Corruption also emerges as a key element in the experience of migrants in transit,
including along smuggling routes. It can exacerbate risks and prolong journeys; it is an enormous obstacle to the realization of human rights and has a disproportionate impact on the poor.

Ladies and gentlemen,

I think it bears repeating that transit migration is a much more dangerous and discriminatory endeavour for those migrants who are already marginalised and stigmatised. It is absolutely imperative that we bring a human rights lens to bear on our responses to this phenomenon and to examine closely the circumstances of each individual in these movements as we are called to do by the international human rights framework. Relying on profiling based on nationality, place of embarkation or what a migrant looks or sounds like will not lead to rights-based outcomes.

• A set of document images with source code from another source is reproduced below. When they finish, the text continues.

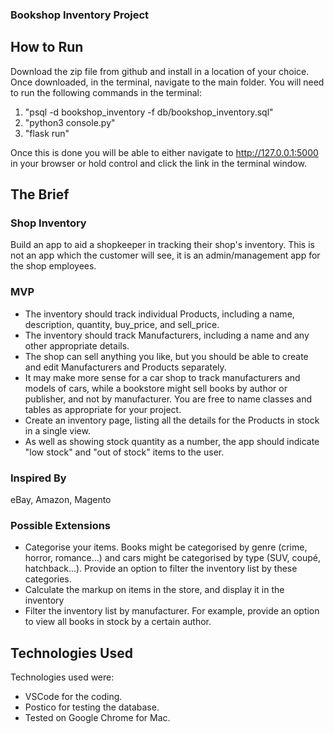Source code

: ### Bookshop Inventory Project
## How to Run

Download the zip file from github and install in a location of your choice.
Once downloaded, in the terminal, navigate to the main folder. You will need to run the following commands in the terminal:

1. "psql -d bookshop_inventory -f db/bookshop_inventory.sql"
2. "python3 console.py"
3. "flask run"

Once this is done you will be able to either navigate to http://127.0.0.1:5000 in your browser or hold control and click the link in the terminal window.

## The Brief

### Shop Inventory
Build an app to aid a shopkeeper in tracking their shop's inventory. This is not an app which the customer will see, it is an admin/management app for the shop employees.

### MVP
- The inventory should track individual Products, including a name, description, quantity, buy_price, and sell_price.
- The inventory should track Manufacturers, including a name and any other appropriate details.
- The shop can sell anything you like, but you should be able to create and edit Manufacturers and Products separately.
- It may make more sense for a car shop to track manufacturers and models of cars, while a bookstore might sell books by author or publisher, and not by manufacturer. You are free to name classes and tables as appropriate for your project.
- Create an inventory page, listing all the details for the Products in stock in a single view.
- As well as showing stock quantity as a number, the app should indicate "low stock" and "out of stock" items to the user.
### Inspired By
eBay, Amazon, Magento

### Possible Extensions
- Categorise your items. Books might be categorised by genre (crime, horror, romance...) and cars might be categorised by type (SUV, coupé, hatchback...). Provide an option to filter the inventory list by these categories.
- Calculate the markup on items in the store, and display it in the inventory
- Filter the inventory list by manufacturer. For example, provide an option to view all books in stock by a certain author.

## Technologies Used

Technologies used were:

- VSCode for the coding.
- Postico for testing the database.
- Tested on Google Chrome for Mac.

We are concerned that the response to transit migration is increasingly militarized and security-centred. Sizeable industries have been created to build fences and border walls, and provide surveillance systems, drones and other equipment in border areas. Naval assets are increasingly charged with preventing the entry of migrants across maritime borders. Militarization of the border results in increasing deaths. The securitization of the response to transit migration enables States and other actors to employ a range of intrusive, non-transparent and even arbitrary actions in border zones, with limited scrutiny and oversight. Worryingly, any harm resulting from such measures tends to be viewed as an unfortunate side effect of national security, rather than a significant human rights concern in its own right.

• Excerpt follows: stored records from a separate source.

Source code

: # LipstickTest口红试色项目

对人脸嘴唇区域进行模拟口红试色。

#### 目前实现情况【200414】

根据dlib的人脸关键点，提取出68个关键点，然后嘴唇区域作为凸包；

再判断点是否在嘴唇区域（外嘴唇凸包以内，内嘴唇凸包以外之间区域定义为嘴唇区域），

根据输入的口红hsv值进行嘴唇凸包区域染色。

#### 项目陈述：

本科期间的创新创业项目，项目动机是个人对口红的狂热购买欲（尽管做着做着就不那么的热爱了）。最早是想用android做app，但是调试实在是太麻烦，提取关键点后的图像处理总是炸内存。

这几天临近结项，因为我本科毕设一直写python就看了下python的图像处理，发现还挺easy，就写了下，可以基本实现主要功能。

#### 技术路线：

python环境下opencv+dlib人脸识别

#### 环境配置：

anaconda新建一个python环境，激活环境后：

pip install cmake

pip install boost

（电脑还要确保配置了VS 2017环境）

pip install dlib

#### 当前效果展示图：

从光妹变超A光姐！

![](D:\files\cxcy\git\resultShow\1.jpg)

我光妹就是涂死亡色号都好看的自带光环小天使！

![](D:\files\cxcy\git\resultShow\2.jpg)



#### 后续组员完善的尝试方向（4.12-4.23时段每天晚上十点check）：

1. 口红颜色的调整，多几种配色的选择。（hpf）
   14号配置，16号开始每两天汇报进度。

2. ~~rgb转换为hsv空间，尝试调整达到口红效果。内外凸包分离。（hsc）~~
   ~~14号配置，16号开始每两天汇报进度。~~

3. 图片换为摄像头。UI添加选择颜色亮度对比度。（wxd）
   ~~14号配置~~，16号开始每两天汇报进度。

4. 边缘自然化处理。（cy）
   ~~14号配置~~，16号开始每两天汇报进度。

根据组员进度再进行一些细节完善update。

Our study calls on States and stakeholders to urgently put in place a number of rights-based practical measures to ensure protection and promotion of the human rights of migrants in transit if we are to be able to address the critical protection gap.

Such measures range from ratification and implementation of all core international human rights instruments, to developing mechanisms at international borders in order to uphold human rights prohibitions against collective expulsion and non-refoulement. There is a specific need to operationalise the principle of the best interests of the child for migrant children in transit, particularly for those who may not be entitled to claim asylum. Specific measures should ensure that women and girls who have experienced rape and other forms of sexual and gender-based violence during their transit are able to access protection and treatment appropriate to their circumstances and situations. States are called on to make targeted efforts to end immigration detention of migrants in transit, by, for example, establishing a presumption against such detention in law; and to expeditiously end the immigration detention of all children regardless of their status. The lack of research and data on the situation of migrants in transit is an important gap and a major obstacle to the formulation of effective, sustainable and rights-based policy responses. Issues in need of further research and data include the human rights impact of migrant smuggling and improved data on violence against migrants and fatalities in transit.

Ladies and gentlemen,

Many migrants stay in countries of transit for long enough to make significant contributions to the economies and societies of host communities. All have specific human rights which States are obliged to protect, respect and fulfil. Rather than our charity, they need us to raise our voices with theirs to confront policies of marginalisation, stigmatisation and exclusion that view them as burdens, security threats and ‘undeserving’, rather than as human beings with human rights.
I wish us all productive and constructive discussions today, and in the difficult weeks and months that lie ahead as we seek to improve the human rights situation of migrants in transit.